▶ _What you are asked to do_:
Copy out the material below word for word, keeping every line in its original order and form.

▶ _Data entries_:
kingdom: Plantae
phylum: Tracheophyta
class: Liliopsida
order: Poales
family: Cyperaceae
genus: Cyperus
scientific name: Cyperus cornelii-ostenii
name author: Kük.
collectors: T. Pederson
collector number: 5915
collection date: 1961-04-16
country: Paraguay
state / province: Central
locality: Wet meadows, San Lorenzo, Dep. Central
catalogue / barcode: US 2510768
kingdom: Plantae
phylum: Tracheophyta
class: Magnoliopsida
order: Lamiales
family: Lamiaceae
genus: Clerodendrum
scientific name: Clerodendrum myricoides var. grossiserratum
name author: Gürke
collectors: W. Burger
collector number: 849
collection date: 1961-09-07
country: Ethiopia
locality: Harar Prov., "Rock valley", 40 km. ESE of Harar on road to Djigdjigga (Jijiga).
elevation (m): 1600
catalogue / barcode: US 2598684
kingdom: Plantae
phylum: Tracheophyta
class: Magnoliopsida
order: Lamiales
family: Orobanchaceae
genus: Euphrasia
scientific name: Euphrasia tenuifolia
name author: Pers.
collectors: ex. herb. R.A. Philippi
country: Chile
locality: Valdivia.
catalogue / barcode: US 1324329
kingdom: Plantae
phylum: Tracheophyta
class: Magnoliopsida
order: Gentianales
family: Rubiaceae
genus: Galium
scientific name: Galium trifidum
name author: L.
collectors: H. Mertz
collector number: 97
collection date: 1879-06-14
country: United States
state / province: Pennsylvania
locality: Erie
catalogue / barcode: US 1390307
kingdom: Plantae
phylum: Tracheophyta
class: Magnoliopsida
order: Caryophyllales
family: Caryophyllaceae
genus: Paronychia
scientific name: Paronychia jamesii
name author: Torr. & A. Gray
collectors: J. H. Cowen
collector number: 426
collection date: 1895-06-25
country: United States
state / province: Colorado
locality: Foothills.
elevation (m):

▶ _Output for this task_:
kingdom: Plantae
phylum: Tracheophyta
class: Liliopsida
order: Poales
family: Cyperaceae
genus: Cyperus
scientific name: Cyperus cornelii-ostenii
name author: Kük.
collectors: T. Pederson
collector number: 5915
collection date: 1961-04-16
country: Paraguay
state / province: Central
locality: Wet meadows, San Lorenzo, Dep. Central
catalogue / barcode: US 2510768
kingdom: Plantae
phylum: Tracheophyta
class: Magnoliopsida
order: Lamiales
family: Lamiaceae
genus: Clerodendrum
scientific name: Clerodendrum myricoides var. grossiserratum
name author: Gürke
collectors: W. Burger
collector number: 849
collection date: 1961-09-07
country: Ethiopia
locality: Harar Prov., "Rock valley", 40 km. ESE of Harar on road to Djigdjigga (Jijiga).
elevation (m): 1600
catalogue / barcode: US 2598684
kingdom: Plantae
phylum: Tracheophyta
class: Magnoliopsida
order: Lamiales
family: Orobanchaceae
genus: Euphrasia
scientific name: Euphrasia tenuifolia
name author: Pers.
collectors: ex. herb. R.A. Philippi
country: Chile
locality: Valdivia.
catalogue / barcode: US 1324329
kingdom: Plantae
phylum: Tracheophyta
class: Magnoliopsida
order: Gentianales
family: Rubiaceae
genus: Galium
scientific name: Galium trifidum
name author: L.
collectors: H. Mertz
collector number: 97
collection date: 1879-06-14
country: United States
state / province: Pennsylvania
locality: Erie
catalogue / barcode: US 1390307
kingdom: Plantae
phylum: Tracheophyta
class: Magnoliopsida
order: Caryophyllales
family: Caryophyllaceae
genus: Paronychia
scientific name: Paronychia jamesii
name author: Torr. & A. Gray
collectors: J. H. Cowen
collector number: 426
collection date: 1895-06-25
country: United States
state / province: Colorado
locality: Foothills.
elevation (m):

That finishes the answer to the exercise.